True shooting percentage takes into account the type of shot that a player/lineup/team attempted. So for example, Kyle Korver and John Wall might both shoot 49% from the field (this is probably not true, but for the sake of this example…) but Korver is shooting more threes while John Wall is shooting more two-point field goals. Thus, while both players might have the same field goal percentage, the value of their shooting is certainly not the same — Korver is bombing threes while Wall is making twos. Clearly, 49% from three is much more valuable than 49% from the restricted area.
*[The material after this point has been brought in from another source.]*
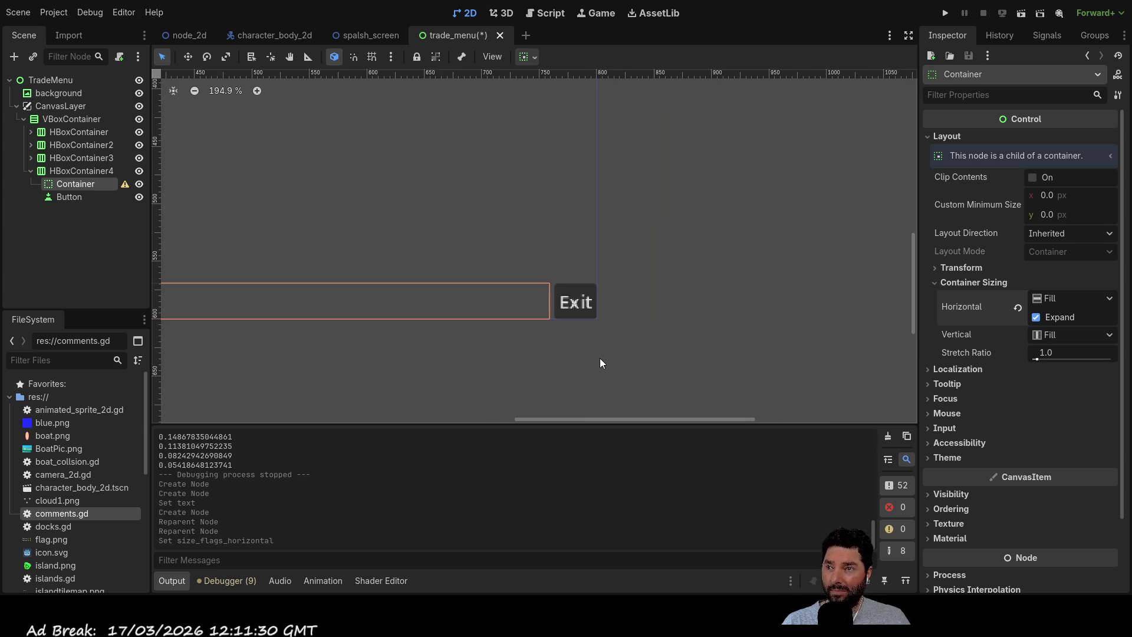
pyautogui.click(597, 356)
pyautogui.click(80, 196)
True shooting percentage takes into account the number of threes, twos, and free throws a player takes, and adjusts for the degree of difficulty for each shot to come up with a more accurate representation of a player’s “true” shooting ability.
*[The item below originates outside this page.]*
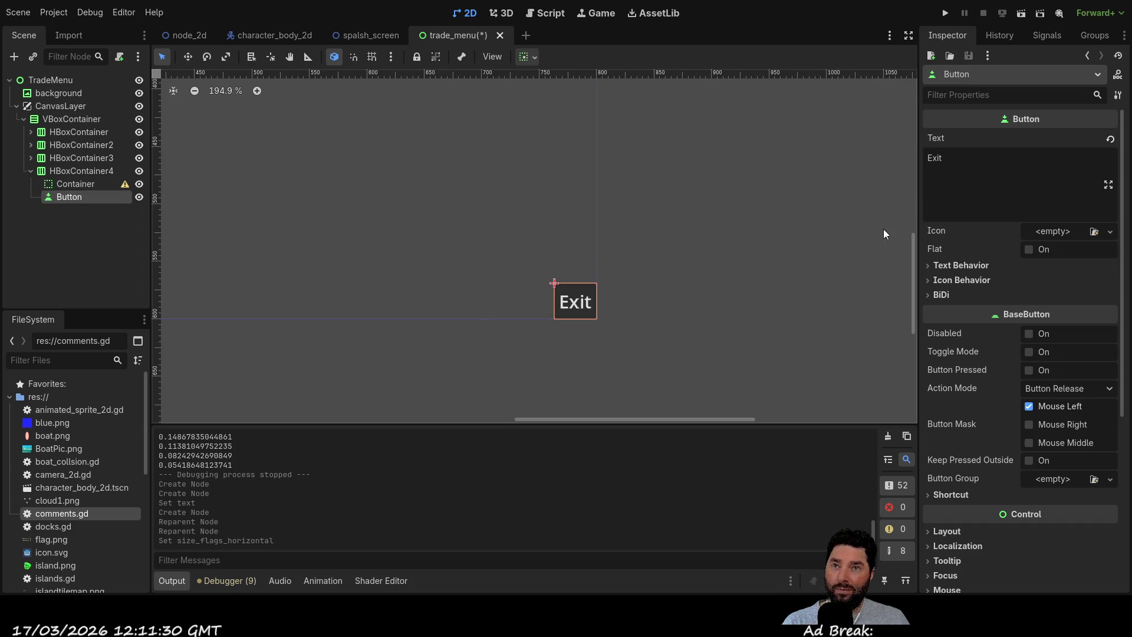
pyautogui.click(1046, 35)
Here are the best and worst shooting lineups from last year (minimum of 240 minutes played):
I’ve also included the best team in the NBA in terms of true shooting percentage (the Miami Heat, no surprises), the median or middle team (Nets/Trail Blazers), and the worst team in the NBA (the Charlotte Bobcats).
After taking a look at this list, it’s easy to see that there are a ton of good lineups. Obviously the Miami Heat dominate the top of the list, but Oklahoma City Thunder, Los Angeles Clippers, Atlanta Hawks, New York Knicks, San Antonio Spurs, and Boston Celtics also make the list.